The problems with China’s app filing policy are not so much that they affect individual developers, as the policy does not actually prohibit individual developers from registering. The most concerning aspect is that this policy has built a wall that blocks all foreign-based apps from entering the country, regardless of their functions and purposes.
According to publicly available policies, this app filing policy follows the “ICP Filing Policy” launched more than a decade ago. The original intention of this policy was to establish binding connections between websites and their operators or providers, allowing for rapid blocking of “illegal” information. However, we should notice that since internet sites themselves are open systems, it is impossible to block all websites despite the existence of the Great Firewall of China (GFW).
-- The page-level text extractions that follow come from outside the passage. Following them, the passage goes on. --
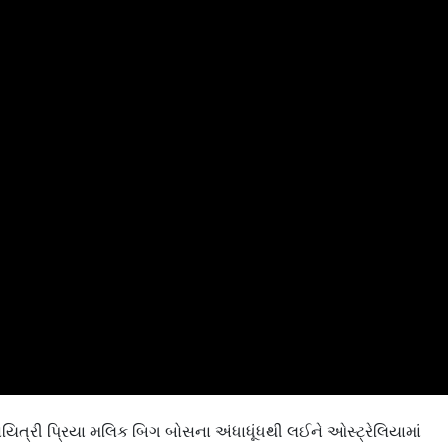
કવયિત્રી પ્રિયા મલિક બિગ બોસના અંધાધૂંધથી લઈને ઓસ્ટ્રેલિયામાં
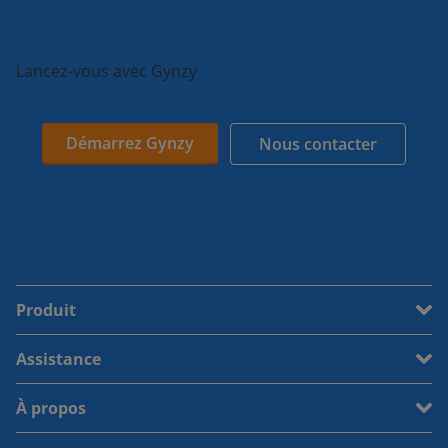
Lancez-vous avec Gynzy
Démarrez Gynzy
Nous contacter
Produit
Assistance
À propos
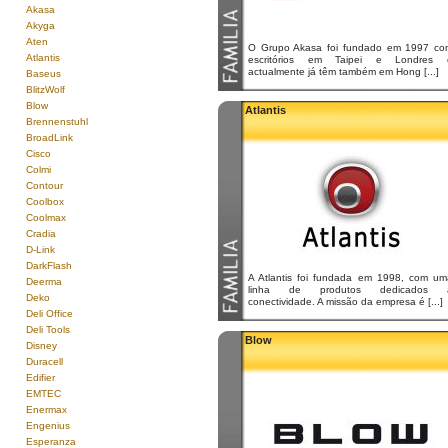
Akasa
Akyga
Aten
O Grupo Akasa foi fundado em 1997 co
Atlantis
escritórios em Taipei e Londres 
actualmente já têm também em Hong [...]
Baseus
BlitzWolf
Blow
Atlantis
Brennenstuhl
BroadLink
Cisco
Colmi
Contour
Coolbox
Coolmax
Cradia
D-Link
DarkFlash
A Atlantis foi fundada em 1998, com um
Deerma
linha de produtos dedicados 
Deko
conectividade. A missão da empresa é [...]
Deli Office
Deli Tools
Blow
Disney
Duracell
Edifier
EMTEC
Enermax
Engenius
Esperanza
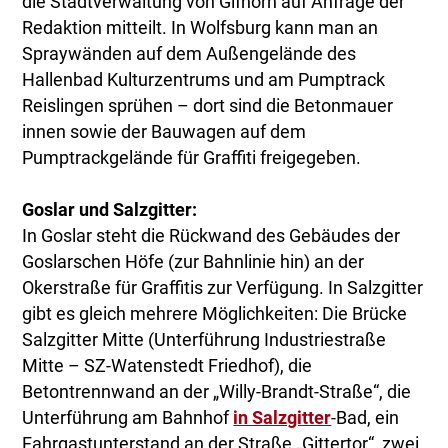
die Stadtverwaltung von Gifhorn auf Anfrage der
Redaktion mitteilt. In Wolfsburg kann man an
Spraywänden auf dem Außengelände des
Hallenbad Kulturzentrums und am Pumptrack
Reislingen sprühen – dort sind die Betonmauer
innen sowie der Bauwagen auf dem
Pumptrackgelände für Graffiti freigegeben.
Goslar und Salzgitter:
In Goslar steht die Rückwand des Gebäudes der
Goslarschen Höfe (zur Bahnlinie hin) an der
Okerstraße für Graffitis zur Verfügung. In Salzgitter
gibt es gleich mehrere Möglichkeiten: Die Brücke
Salzgitter Mitte (Unterführung Industriestraße
Mitte – SZ-Watenstedt Friedhof), die
Betontrennwand an der „Willy-Brandt-Straße“, die
Unterführung am Bahnhof
in Salzgitter
-Bad, ein
Fahrgastunterstand an der Straße „Gittertor“, zwei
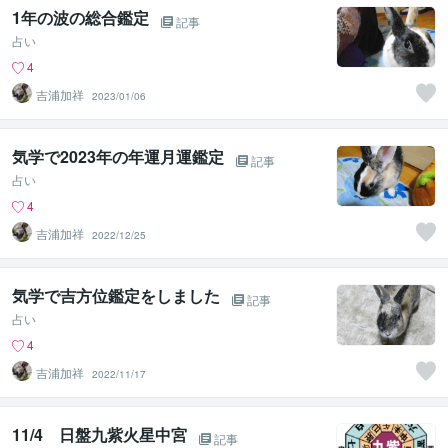
1年の波の総合鑑定
記事
占い
4
吉浦加祥
2023/01/06
気学で2023年の年運月運鑑定
記事
占い
4
吉浦加祥
2022/12/25
気学で吉方位鑑定をしました
記事
占い
4
吉浦加祥
2022/11/17
11/4 日盤九紫火星中宮
記事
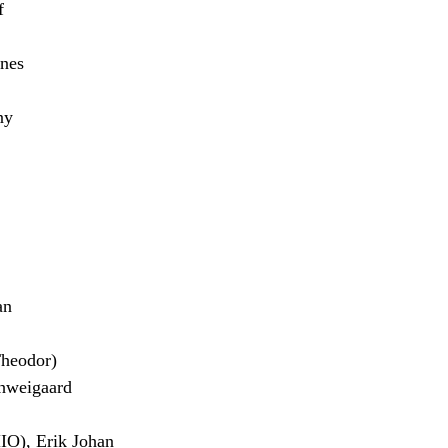
f
nes
ny
an
heodor)
hweigaard
), Erik Johan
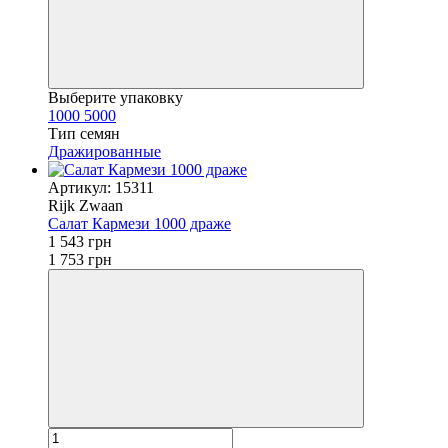
Выберите упаковку
1000
5000
Тип семян
Дражированные
Артикул: 15311
Rijk Zwaan
Салат Кармези 1000 драже
1 543 грн
1 753 грн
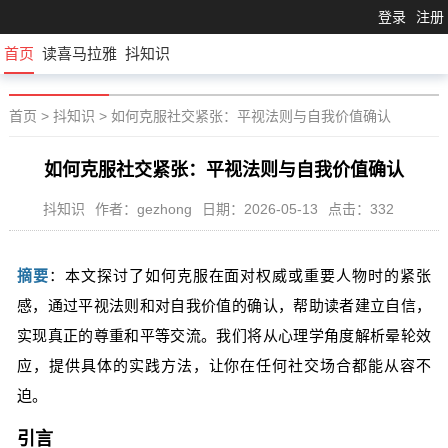
登录
注册
首页
读喜马拉雅
抖知识
首页
>
抖知识
>
如何克服社交紧张：平视法则与自我价值确认
如何克服社交紧张：平视法则与自我价值确认
抖知识
作者：gezhong
日期：2026-05-13
点击：332
摘要
：本文探讨了如何克服在面对权威或重要人物时的紧张
感，通过平视法则和对自我价值的确认，帮助读者建立自信，
实现真正的尊重和平等交流。我们将从心理学角度解析晕轮效
应，提供具体的实践方法，让你在任何社交场合都能从容不
迫。
引言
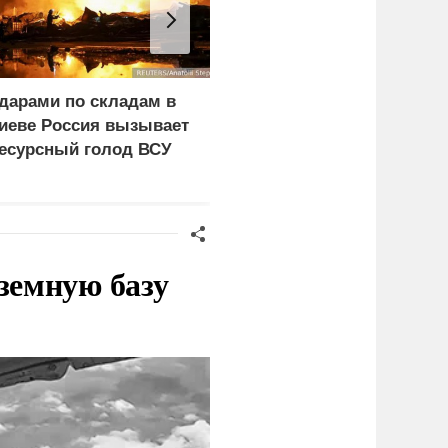
дарами по складам в
ЕК заявила о планах
иеве Россия вызывает
запретить
есурсный голод ВСУ
энергоносители из
России вопреки
дефициту в ЕС
земную базу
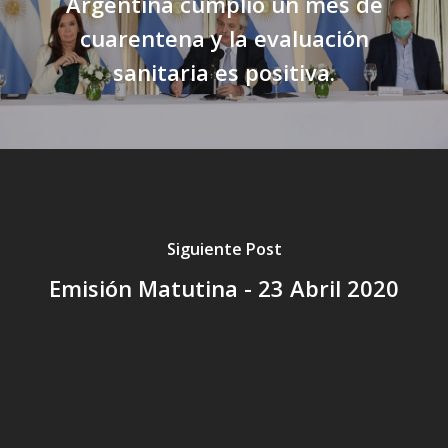
Argentina cumplió un mes de
cuarentena y la evaluación
sanitaria es positiva.
Siguiente Post
Emisión Matutina - 23 Abril 2020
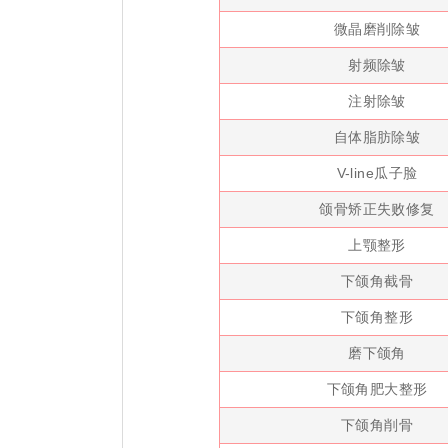
微晶磨削除皱
射频除皱
注射除皱
自体脂肪除皱
V-line瓜子脸
颌骨矫正失败修复
上颚整形
下颌角截骨
下颌角整形
磨下颌角
下颌角肥大整形
下颌角削骨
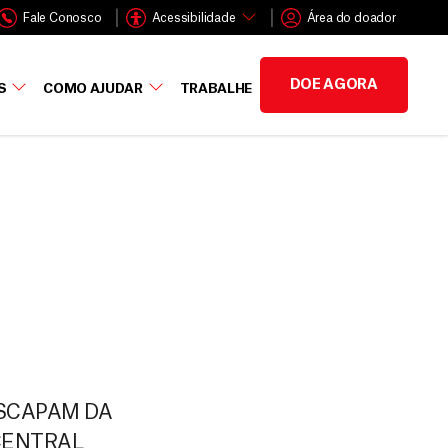
Fale Conosco
Acessibilidade
Área do doador
DOE AGORA
S
COMO AJUDAR
TRABALHE
ESCAPAM DA
CENTRAL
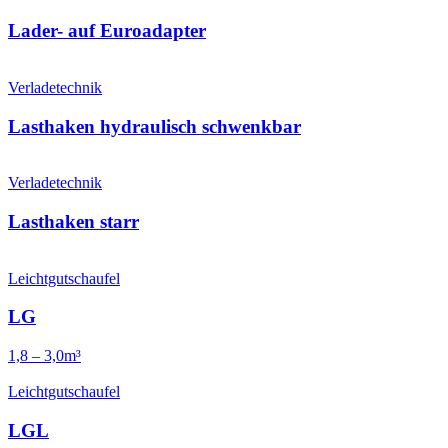
Lader- auf Euroadapter
Verladetechnik
Lasthaken hydraulisch schwenkbar
Verladetechnik
Lasthaken starr
Leichtgutschaufel
LG
1,8 – 3,0m³
Leichtgutschaufel
LGL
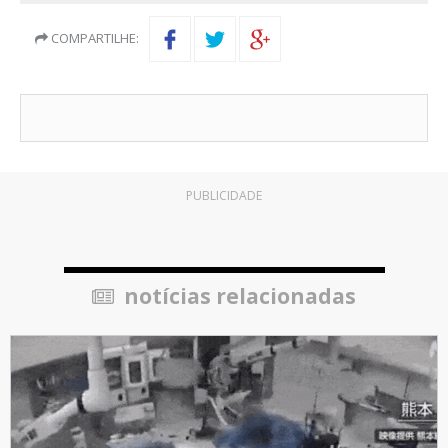
COMPARTILHE:
PUBLICIDADE
notícias relacionadas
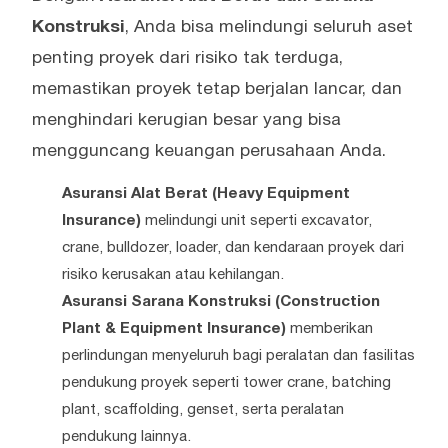
Konstruksi
, Anda bisa melindungi seluruh aset
penting proyek dari risiko tak terduga,
memastikan proyek tetap berjalan lancar, dan
menghindari kerugian besar yang bisa
mengguncang keuangan perusahaan Anda.
Asuransi Alat Berat (Heavy Equipment
Insurance)
melindungi unit seperti excavator,
crane, bulldozer, loader, dan kendaraan proyek dari
risiko kerusakan atau kehilangan.
Asuransi Sarana Konstruksi (Construction
Plant & Equipment Insurance)
memberikan
perlindungan menyeluruh bagi peralatan dan fasilitas
pendukung proyek seperti tower crane, batching
plant, scaffolding, genset, serta peralatan
pendukung lainnya.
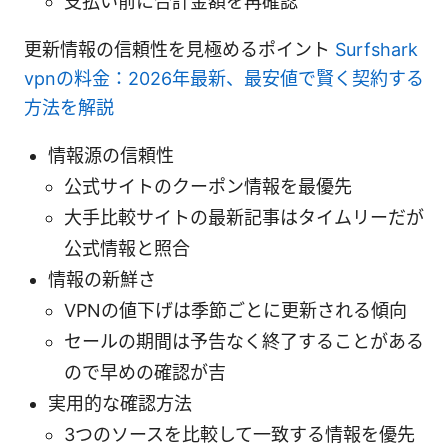
支払い前に合計金額を再確認
更新情報の信頼性を見極めるポイント
Surfshark
vpnの料金：2026年最新、最安値で賢く契約する
方法を解説
情報源の信頼性
公式サイトのクーポン情報を最優先
大手比較サイトの最新記事はタイムリーだが
公式情報と照合
情報の新鮮さ
VPNの値下げは季節ごとに更新される傾向
セールの期間は予告なく終了することがある
ので早めの確認が吉
実用的な確認方法
3つのソースを比較して一致する情報を優先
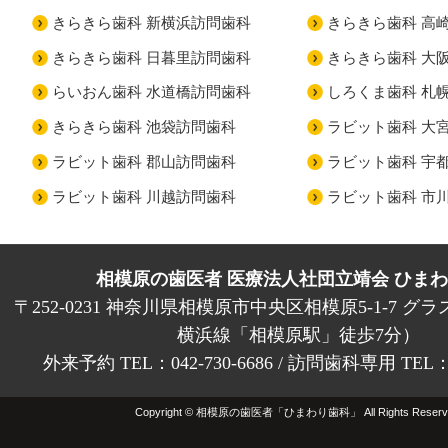
きらきら歯科 新横浜訪問歯科
きらきら歯科 高
きらきら歯科 日暮里訪問歯科
きらきら歯科 大
らいおん歯科 水道橋訪問歯科
しろくま歯科 札
きらきら歯科 池袋訪問歯科
ラビット歯科 大
ラビット歯科 郡山訪問歯科
ラビット歯科 宇
ラビット歯科 川越訪問歯科
ラビット歯科 市
相模原の歯医者 医療法人社団立靖会 ひま
〒252-0231 神奈川県相模原市中央区相模原5-1-7 グラ
横浜線「相模原駅」徒歩7分）
外来予約 TEL：042-730-6686 / 訪問歯科専用 TEL：01
Copyright © 相模原の歯医者「ひまわり歯科」 All Rights Reserv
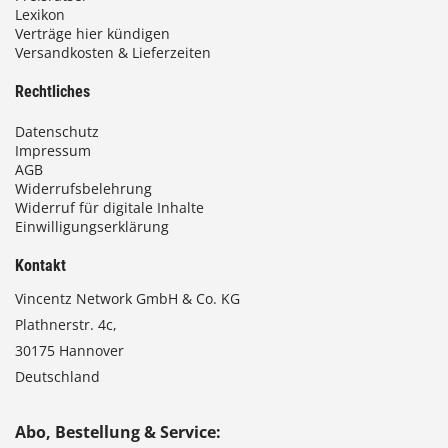
Lexikon
Verträge hier kündigen
Versandkosten & Lieferzeiten
Rechtliches
Datenschutz
Impressum
AGB
Widerrufsbelehrung
Widerruf für digitale Inhalte
Einwilligungserklärung
Kontakt
Vincentz Network GmbH & Co. KG
Plathnerstr. 4c,
30175 Hannover
Deutschland
Abo, Bestellung & Service:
This applies to overseas universities, scientific resources, public websites, banks, and financial services, etc. that the government considers as “harmless”.
However, the app ecosystem is closed. If the filing policy is implemented and apps without registration cannot be used in China, a more stringent wall than the GFW is established, prohibiting all foreign apps that lack the conditions, willingness, or even knowledge about this policy. In the end, this disconnects Chinese mobile internet users from the international market completely – even if you simply want to download Yelp to look up food guides abroad, it becomes impossible. Especially in the closed iOS ecosystem, which does not support package installation, this would be an insurmountable problem.
It’s worth noting that the “ICP Filing System” does not allow foreigners or foreign companies to register and submit filing information. We do not know whether this requirement will continue to apply to the app filing policy.